ABOUT THIS EXERCISE :: When a line below contains the word "hébergement", it counts toward the total; give that total and nothing besides.

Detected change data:
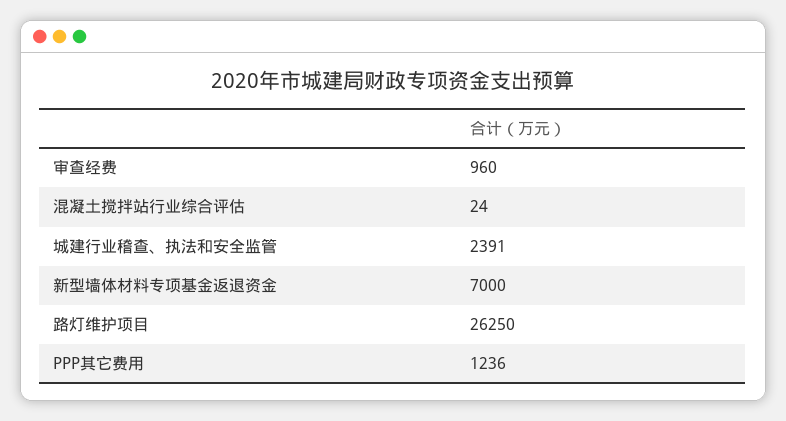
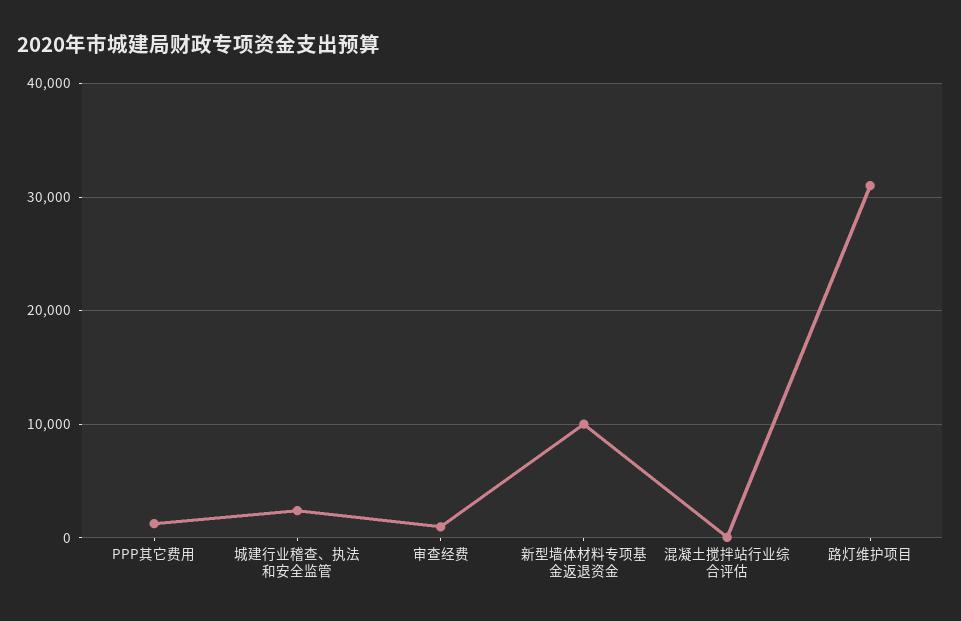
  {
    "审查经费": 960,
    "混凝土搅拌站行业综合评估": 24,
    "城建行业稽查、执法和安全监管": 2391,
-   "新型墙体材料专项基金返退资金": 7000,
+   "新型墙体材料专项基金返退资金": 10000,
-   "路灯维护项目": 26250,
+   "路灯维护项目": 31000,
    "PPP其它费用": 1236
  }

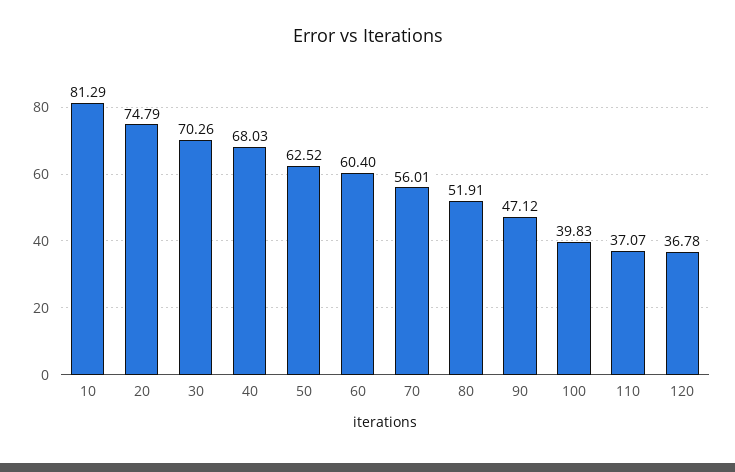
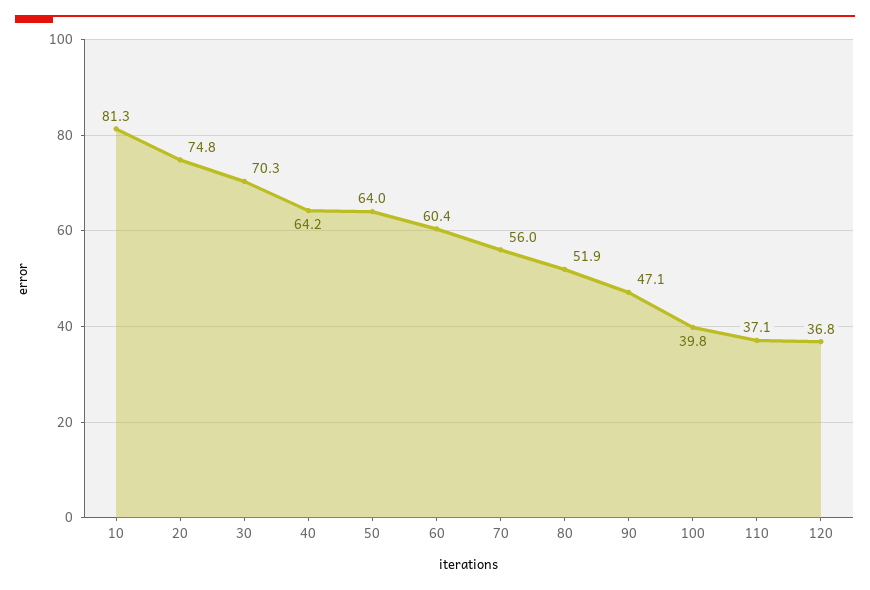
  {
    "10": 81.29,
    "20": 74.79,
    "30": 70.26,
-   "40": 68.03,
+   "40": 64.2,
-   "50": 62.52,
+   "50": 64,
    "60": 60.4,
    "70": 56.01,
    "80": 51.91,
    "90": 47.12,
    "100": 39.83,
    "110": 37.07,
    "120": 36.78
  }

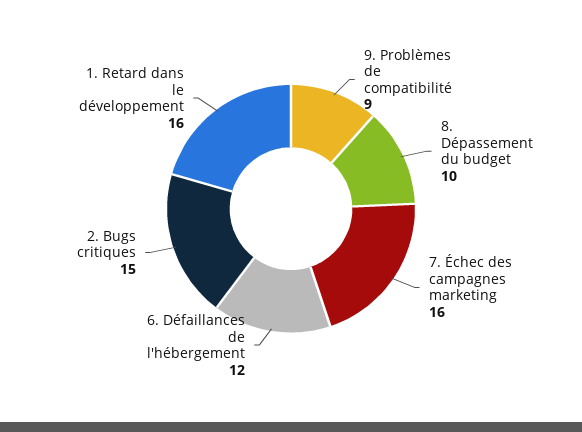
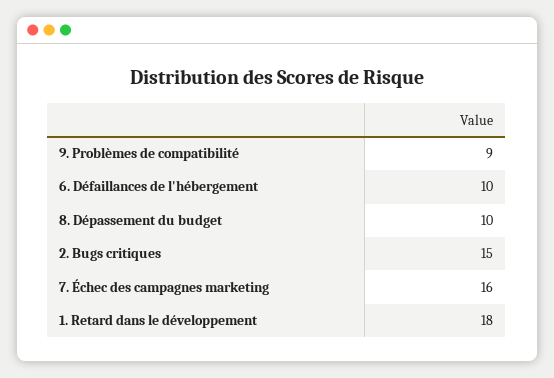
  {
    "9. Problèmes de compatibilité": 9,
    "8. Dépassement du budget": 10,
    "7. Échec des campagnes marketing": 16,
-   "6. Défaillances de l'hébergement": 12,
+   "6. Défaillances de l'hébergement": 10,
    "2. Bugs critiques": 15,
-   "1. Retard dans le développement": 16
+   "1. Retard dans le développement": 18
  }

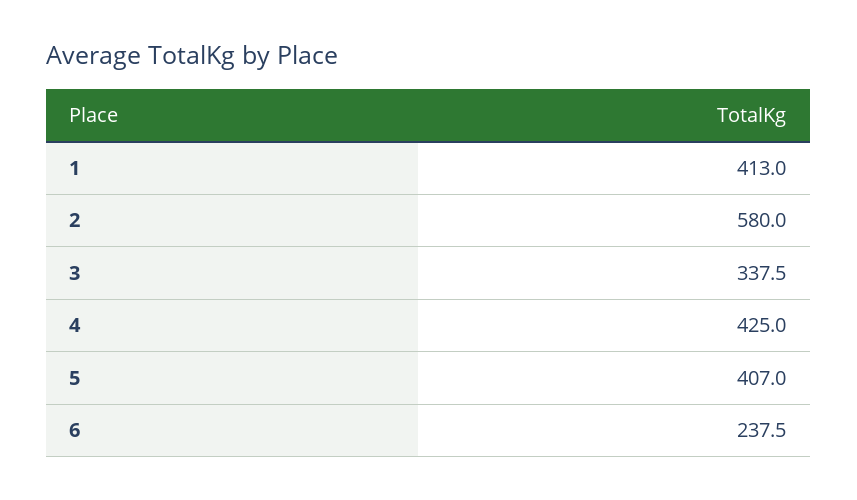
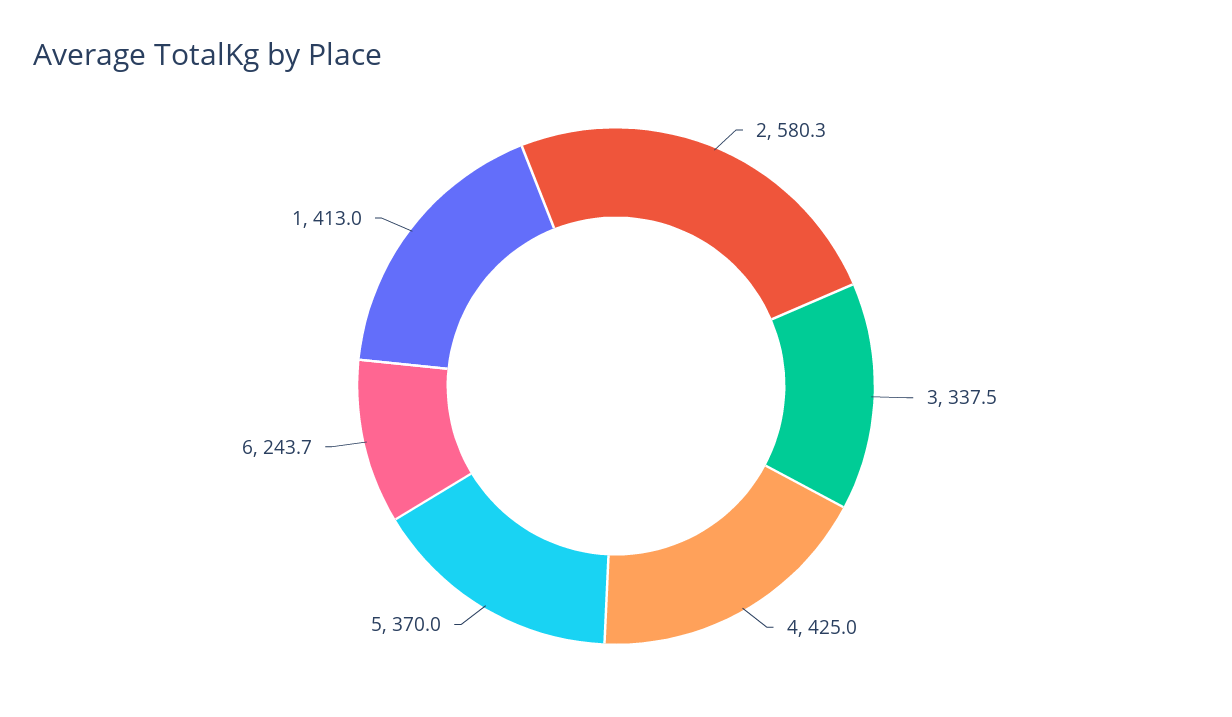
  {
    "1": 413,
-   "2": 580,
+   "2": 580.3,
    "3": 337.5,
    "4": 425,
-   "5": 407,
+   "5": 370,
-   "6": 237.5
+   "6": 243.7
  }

SOLVED EXERCISE :: 2